▶ [TASKS AND EXERCISES]
(A) Copy from the blog post about Salinger, Vidal, and Auchincloss the part that opens with the words containing "Louis Auchincloss just" and closes with "Auchincloss once said.".
(B) Pick up the blog post about Salinger, Vidal, and Auchincloss where it stops, and keep writing it.

▶ [STUDY TEXT]
Friday, January 29, 2010

J.D. Salinger passed away.

Dana Stevens on why Catcher in the Rye was never adapted into a movie.

Howard Zinn is dead, too. He was a next-door neighbor to Matt Damon and his family, near Boston.

Damon's Will Hunting was a working class Holden Caulfield-type with a pronounced Southie accent.

Thursday, January 28, 2010

Eccentric Cool
Hitchens on Gore Vidal:
More than a decade ago, I sat on a panel in New York to review the life and work of Oscar Wilde. My fellow panelist was that heroic old queen Quentin Crisp, perhaps the only man ever to have made a success of the part of Lady Bracknell in The Importance of Being Earnest. Inevitably there arose the question: Is there an Oscar Wilde for our own day? The moderator proposed Gore Vidal, and, really, once that name had been mentioned, there didn’t seem to be any obvious rival.
Like Wilde, Gore Vidal combined tough-mindedness with subversive wit (The Importance of Being Earnest is actually a very mordant satire on Victorian England) and had the rare gift of being amusing about serious things as well as serious about amusing ones. Like Wilde, he was able to combine radical political opinions with a lifestyle that was anything but solemn. And also like Wilde, he was almost never "off": his private talk was as entertaining and shocking as his more prepared public appearances. Admirers of both men, and of their polymorphous perversity, could happily debate whether either of them was better at fiction or in the essay form.
I recently read a description of actor Johnny Depp which called his style an eccentric cool. Like Vidal and Wilde, there's a confident independence. Even though Vidal is in Italy and Depp is in France, they are still "involved" and not hermits. Not too long ago I saw Vidal on Henry Rollins's show, which was funny. And Depp has a new Disney blockbuster Alice in Wonderland movie coming out.*

Louis Auchincloss just passed away and I remember Vidal always spoke highly of him. From the Times obituary:
Admirers compared him to other novelists of society and manners like William Dean Howells, but Mr. Auchincloss’s greatest influence was probably Edith Wharton, whose biography he wrote and with whom he felt a direct connection. His grandmother had summered with Wharton in Newport, R.I.; his parents were friends of Wharton’s lawyers. He almost felt he knew Wharton personally, Mr. Auchincloss once said.

▶ [DATA BELOW]
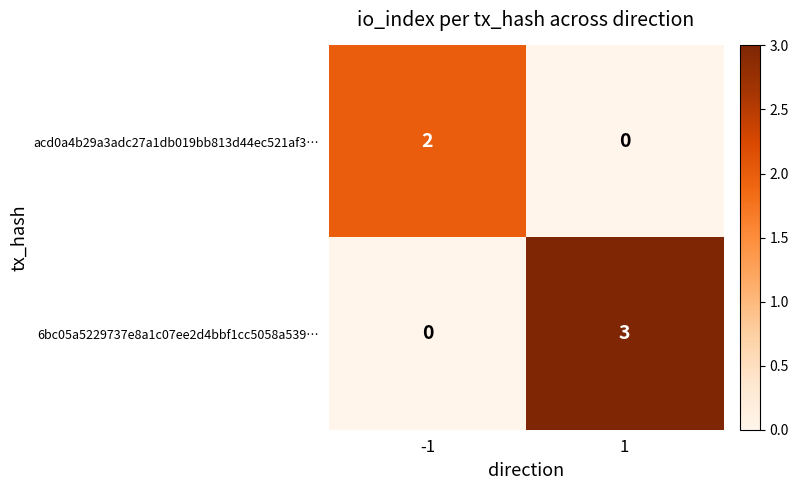

Is it true that acd0a4b29a3adc27a1db019bb813d44ec521af3… equals 2 at -1?

True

▶ [OUTPUTS BY TASK]
(A)
Louis Auchincloss just passed away and I remember Vidal always spoke highly of him. From the Times obituary:
Admirers compared him to other novelists of society and manners like William Dean Howells, but Mr. Auchincloss’s greatest influence was probably Edith Wharton, whose biography he wrote and with whom he felt a direct connection. His grandmother had summered with Wharton in Newport, R.I.; his parents were friends of Wharton’s lawyers. He almost felt he knew Wharton personally, Mr. Auchincloss once said.

(B)
Like Wharton, Mr. Auchincloss was interested in class and morality and in the corrosive effects of money on both. "Of all our novelists, Auchincloss is the only one who tells us how our rulers behave in their banks and their boardrooms, their law offices and their clubs," Gore Vidal once wrote. "Not since Dreiser has an American writer had so much to tell us about the role of money in our lives."
And yet five judges of the United States Supreme Court remain oblivious.  Obama's pointed disrespect ("With all due respect to the separation of powers...") last night was amazing. The Times obit also describes the class traitor Auchincloss's partrician/cultural elite personal style (which also could be said of Vidal.):
Mr. Auchincloss had a beaky, patrician nose and spoke with a high-pitched Brahmin accent. He had elegant manners and suits to match, and he wrote in longhand in the living room of an antiques-filled apartment on Park Avenue.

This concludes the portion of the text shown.